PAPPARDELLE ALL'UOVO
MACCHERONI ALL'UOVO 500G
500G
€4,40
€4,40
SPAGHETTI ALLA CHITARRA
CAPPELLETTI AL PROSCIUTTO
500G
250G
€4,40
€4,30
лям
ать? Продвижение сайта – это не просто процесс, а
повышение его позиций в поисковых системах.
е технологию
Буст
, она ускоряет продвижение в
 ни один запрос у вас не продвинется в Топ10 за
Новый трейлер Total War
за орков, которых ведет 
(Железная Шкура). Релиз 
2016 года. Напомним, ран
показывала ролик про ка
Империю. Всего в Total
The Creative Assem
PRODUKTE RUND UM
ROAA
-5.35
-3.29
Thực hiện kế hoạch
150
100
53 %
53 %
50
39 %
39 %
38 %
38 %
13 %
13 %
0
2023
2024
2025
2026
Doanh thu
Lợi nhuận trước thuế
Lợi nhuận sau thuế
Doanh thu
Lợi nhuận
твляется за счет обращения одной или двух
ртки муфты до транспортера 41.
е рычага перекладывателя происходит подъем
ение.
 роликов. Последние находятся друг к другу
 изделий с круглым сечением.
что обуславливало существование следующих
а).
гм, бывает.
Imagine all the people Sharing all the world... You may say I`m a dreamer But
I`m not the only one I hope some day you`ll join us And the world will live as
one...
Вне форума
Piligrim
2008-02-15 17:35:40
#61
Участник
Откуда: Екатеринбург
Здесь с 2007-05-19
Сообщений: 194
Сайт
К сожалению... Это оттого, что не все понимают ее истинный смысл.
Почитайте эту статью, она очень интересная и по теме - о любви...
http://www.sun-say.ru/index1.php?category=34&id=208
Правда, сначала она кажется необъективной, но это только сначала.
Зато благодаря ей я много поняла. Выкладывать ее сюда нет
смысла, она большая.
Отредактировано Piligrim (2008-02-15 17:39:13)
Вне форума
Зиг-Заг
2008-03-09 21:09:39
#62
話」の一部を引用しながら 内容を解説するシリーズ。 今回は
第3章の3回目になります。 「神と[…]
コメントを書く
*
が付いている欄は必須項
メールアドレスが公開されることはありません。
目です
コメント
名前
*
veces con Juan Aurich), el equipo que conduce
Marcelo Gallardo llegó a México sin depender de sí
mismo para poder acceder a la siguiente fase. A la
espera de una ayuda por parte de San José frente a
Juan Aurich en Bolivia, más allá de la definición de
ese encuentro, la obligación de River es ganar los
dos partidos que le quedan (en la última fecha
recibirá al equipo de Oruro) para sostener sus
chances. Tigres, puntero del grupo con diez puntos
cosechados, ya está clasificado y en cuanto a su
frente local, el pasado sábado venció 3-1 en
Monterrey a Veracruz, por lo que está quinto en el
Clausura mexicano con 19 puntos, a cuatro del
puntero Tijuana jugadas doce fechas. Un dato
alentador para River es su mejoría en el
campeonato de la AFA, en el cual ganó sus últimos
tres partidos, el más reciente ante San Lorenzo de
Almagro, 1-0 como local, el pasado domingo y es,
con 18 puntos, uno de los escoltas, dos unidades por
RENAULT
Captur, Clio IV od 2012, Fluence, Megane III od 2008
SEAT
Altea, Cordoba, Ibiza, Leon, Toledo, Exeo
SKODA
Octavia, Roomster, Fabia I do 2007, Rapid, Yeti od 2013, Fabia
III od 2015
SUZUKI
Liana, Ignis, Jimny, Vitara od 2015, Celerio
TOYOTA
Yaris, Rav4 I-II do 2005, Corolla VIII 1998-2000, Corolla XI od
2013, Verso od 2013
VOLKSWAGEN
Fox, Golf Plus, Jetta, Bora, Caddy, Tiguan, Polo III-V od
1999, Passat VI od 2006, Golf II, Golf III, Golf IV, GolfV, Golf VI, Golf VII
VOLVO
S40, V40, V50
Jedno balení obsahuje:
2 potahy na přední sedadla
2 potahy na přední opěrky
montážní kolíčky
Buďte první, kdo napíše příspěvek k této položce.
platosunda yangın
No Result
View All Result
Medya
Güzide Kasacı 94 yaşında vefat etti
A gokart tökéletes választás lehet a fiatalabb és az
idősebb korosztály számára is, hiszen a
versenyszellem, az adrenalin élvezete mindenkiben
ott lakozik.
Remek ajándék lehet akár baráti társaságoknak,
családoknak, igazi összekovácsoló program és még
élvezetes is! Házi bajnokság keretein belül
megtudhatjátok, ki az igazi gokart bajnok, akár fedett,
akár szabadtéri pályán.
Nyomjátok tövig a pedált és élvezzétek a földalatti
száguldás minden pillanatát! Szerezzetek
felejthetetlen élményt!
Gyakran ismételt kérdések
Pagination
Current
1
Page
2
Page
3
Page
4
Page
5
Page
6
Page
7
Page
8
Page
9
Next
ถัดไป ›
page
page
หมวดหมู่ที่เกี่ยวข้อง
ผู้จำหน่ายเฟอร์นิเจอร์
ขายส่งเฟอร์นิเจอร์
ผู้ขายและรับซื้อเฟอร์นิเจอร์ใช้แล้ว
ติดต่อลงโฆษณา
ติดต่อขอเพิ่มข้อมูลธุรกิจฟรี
·····
▶ [What is being asked]: How many lines of the material above contain the string "potahy"? Answer with the number alone.

▶ [Exercise answer]: 2